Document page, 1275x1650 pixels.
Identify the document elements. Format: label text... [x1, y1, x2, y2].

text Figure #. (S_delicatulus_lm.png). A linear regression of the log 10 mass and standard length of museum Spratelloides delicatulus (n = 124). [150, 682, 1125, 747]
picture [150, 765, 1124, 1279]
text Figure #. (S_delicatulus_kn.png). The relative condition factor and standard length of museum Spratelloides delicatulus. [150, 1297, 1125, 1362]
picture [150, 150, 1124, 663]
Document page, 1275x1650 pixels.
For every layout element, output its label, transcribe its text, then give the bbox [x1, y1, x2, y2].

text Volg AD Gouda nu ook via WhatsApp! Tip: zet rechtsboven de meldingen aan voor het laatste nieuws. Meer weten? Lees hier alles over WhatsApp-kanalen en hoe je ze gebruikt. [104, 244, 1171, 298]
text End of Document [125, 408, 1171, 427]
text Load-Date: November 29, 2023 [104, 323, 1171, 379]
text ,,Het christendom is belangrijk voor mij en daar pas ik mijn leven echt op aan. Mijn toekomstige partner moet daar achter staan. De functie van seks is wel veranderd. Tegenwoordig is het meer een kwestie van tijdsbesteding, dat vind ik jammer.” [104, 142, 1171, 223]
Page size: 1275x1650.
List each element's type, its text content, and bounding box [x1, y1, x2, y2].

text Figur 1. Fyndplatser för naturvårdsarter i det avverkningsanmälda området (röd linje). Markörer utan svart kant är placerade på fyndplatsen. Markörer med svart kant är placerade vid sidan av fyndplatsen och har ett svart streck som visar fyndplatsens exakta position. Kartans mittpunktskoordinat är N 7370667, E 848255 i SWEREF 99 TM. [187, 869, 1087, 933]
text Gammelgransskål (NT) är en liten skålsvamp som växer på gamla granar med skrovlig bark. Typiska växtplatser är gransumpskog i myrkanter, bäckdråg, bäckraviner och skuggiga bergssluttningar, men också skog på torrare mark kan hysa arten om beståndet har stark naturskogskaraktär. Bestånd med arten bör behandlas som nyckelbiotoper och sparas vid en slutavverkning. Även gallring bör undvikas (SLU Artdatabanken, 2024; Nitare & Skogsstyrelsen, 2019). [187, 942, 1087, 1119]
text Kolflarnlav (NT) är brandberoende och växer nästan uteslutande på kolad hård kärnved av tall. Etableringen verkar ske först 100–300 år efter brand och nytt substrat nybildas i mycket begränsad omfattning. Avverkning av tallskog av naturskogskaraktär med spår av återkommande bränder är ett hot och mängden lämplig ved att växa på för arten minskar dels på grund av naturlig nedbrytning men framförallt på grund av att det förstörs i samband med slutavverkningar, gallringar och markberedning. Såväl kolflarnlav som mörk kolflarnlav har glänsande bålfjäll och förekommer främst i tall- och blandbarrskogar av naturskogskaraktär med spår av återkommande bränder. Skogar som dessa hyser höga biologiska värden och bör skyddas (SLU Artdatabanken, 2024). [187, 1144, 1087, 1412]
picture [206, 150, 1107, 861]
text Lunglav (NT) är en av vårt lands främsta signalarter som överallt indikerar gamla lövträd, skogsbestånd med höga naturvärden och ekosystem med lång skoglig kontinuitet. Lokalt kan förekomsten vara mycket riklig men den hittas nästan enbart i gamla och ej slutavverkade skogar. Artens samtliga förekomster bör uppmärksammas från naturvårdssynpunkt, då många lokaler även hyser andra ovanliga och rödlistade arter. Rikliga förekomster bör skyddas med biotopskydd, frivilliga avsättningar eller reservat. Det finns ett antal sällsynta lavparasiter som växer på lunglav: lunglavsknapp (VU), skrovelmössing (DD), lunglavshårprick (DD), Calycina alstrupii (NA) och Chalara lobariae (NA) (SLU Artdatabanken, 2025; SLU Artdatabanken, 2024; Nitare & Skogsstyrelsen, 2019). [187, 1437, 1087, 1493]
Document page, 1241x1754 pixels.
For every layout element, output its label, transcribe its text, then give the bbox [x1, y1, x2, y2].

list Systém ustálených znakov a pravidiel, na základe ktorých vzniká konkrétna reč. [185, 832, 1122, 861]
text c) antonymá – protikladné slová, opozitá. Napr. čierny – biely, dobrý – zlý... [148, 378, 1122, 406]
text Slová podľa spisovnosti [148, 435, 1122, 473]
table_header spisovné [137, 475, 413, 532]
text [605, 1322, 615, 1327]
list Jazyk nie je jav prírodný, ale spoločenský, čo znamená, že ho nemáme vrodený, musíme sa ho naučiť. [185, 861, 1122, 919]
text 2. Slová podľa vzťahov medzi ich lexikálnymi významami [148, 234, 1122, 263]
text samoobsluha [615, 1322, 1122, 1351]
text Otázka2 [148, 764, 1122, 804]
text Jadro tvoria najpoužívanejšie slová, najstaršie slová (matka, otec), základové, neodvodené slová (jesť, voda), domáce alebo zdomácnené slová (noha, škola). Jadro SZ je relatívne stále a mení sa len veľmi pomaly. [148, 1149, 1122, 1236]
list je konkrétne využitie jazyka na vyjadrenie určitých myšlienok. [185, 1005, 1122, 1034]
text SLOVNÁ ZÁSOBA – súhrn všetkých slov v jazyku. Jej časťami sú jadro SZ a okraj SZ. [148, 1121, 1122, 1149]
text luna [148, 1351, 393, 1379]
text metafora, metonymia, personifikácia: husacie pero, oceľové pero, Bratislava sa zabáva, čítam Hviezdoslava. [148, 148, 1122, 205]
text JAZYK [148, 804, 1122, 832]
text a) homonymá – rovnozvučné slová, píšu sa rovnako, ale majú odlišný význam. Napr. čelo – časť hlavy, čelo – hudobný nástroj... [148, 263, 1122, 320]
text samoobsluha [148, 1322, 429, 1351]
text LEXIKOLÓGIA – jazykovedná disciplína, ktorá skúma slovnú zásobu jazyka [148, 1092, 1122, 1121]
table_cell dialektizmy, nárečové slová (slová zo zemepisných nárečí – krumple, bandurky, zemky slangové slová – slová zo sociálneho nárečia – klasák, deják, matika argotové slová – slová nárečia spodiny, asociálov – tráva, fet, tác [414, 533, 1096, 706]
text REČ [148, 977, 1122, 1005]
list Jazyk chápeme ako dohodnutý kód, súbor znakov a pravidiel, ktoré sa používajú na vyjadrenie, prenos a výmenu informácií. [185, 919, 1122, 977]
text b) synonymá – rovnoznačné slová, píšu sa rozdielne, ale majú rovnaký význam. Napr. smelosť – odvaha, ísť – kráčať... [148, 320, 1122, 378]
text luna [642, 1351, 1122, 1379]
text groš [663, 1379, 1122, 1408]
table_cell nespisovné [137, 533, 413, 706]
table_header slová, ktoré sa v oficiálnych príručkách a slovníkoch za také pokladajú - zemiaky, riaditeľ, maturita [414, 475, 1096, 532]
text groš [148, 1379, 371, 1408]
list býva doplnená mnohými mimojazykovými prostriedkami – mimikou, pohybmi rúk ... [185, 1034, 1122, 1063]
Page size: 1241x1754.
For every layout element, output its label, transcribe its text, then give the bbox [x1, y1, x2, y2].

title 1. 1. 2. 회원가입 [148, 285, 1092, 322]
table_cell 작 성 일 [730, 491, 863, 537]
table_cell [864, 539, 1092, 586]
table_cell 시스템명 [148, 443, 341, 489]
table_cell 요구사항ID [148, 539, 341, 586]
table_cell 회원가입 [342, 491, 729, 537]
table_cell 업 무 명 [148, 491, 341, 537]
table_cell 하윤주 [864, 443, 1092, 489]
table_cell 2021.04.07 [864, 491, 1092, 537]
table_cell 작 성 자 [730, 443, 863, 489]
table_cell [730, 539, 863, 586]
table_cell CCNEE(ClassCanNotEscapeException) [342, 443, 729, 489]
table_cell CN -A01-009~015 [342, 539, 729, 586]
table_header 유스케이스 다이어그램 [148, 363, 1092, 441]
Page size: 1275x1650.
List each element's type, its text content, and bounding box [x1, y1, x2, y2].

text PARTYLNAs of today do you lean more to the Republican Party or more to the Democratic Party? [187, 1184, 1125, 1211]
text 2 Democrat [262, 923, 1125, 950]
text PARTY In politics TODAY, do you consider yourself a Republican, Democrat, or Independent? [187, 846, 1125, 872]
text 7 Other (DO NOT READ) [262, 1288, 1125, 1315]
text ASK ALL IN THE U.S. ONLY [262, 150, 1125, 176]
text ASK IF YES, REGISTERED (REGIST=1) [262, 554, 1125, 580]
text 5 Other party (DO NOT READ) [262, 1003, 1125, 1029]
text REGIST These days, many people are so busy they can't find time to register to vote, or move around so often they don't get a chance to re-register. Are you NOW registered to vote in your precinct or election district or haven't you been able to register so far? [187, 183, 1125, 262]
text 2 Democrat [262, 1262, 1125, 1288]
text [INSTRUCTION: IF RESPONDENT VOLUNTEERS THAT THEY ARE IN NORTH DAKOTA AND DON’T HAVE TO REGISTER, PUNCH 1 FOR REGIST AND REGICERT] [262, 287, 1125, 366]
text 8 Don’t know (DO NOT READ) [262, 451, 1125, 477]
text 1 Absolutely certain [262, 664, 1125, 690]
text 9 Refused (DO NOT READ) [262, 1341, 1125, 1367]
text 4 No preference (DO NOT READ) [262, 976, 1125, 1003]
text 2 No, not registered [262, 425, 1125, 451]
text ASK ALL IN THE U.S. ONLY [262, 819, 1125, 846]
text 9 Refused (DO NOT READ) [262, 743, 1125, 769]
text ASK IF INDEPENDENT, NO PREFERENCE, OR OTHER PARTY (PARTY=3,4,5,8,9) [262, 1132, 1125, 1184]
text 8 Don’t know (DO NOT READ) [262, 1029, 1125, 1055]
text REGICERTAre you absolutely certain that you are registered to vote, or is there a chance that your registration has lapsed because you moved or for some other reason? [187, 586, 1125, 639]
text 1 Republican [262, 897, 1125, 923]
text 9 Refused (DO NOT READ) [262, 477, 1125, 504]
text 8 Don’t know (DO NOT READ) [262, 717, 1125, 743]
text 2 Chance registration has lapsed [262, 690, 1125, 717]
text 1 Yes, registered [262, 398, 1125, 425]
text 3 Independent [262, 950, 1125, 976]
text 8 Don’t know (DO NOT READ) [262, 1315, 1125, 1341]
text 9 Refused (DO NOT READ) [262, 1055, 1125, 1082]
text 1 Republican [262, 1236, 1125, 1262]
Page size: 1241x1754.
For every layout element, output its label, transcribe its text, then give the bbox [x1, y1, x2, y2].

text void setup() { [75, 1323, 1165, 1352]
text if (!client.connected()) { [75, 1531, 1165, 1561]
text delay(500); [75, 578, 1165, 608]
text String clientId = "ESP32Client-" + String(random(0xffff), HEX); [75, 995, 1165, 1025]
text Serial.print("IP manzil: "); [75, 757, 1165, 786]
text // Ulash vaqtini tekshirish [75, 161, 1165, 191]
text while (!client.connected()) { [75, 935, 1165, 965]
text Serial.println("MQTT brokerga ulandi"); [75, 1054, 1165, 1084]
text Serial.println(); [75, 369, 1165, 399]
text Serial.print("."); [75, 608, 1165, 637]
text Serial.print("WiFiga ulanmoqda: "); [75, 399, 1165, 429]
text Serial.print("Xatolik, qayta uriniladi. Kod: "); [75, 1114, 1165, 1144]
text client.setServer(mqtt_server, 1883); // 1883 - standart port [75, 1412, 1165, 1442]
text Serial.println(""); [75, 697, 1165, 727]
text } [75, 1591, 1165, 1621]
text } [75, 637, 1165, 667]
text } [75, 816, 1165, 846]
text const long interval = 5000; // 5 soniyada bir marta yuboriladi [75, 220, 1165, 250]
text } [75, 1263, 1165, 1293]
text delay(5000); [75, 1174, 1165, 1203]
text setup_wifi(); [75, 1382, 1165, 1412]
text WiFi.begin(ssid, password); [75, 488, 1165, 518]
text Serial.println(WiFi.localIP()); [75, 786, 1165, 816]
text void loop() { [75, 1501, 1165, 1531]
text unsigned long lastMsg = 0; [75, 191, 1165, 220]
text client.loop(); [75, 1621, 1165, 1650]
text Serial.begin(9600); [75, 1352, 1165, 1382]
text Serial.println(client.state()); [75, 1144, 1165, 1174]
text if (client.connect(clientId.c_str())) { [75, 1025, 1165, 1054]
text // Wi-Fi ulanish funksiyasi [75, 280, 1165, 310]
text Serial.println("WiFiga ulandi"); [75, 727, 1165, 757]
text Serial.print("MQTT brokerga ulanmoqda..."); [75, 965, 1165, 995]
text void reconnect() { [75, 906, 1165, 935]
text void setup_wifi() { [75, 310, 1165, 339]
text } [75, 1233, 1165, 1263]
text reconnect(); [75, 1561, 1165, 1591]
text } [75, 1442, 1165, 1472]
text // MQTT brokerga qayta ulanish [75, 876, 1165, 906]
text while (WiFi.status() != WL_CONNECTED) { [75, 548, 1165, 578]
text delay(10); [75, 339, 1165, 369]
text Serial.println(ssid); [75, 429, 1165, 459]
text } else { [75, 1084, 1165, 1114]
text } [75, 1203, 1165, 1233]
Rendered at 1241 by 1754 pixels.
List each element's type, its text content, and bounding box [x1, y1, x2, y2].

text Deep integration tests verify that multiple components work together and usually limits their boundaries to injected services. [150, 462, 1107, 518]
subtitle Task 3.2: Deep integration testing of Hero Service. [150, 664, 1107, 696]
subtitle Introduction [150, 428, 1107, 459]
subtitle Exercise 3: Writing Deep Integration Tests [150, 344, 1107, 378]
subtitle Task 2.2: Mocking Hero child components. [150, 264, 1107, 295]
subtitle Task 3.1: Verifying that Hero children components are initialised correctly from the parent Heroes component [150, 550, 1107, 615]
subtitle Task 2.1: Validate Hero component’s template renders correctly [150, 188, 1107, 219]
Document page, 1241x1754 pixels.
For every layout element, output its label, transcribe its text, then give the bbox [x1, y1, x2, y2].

> Task statement:
Tally every line in the listing that holds "components" and answer with the total only.

> Task answer:
3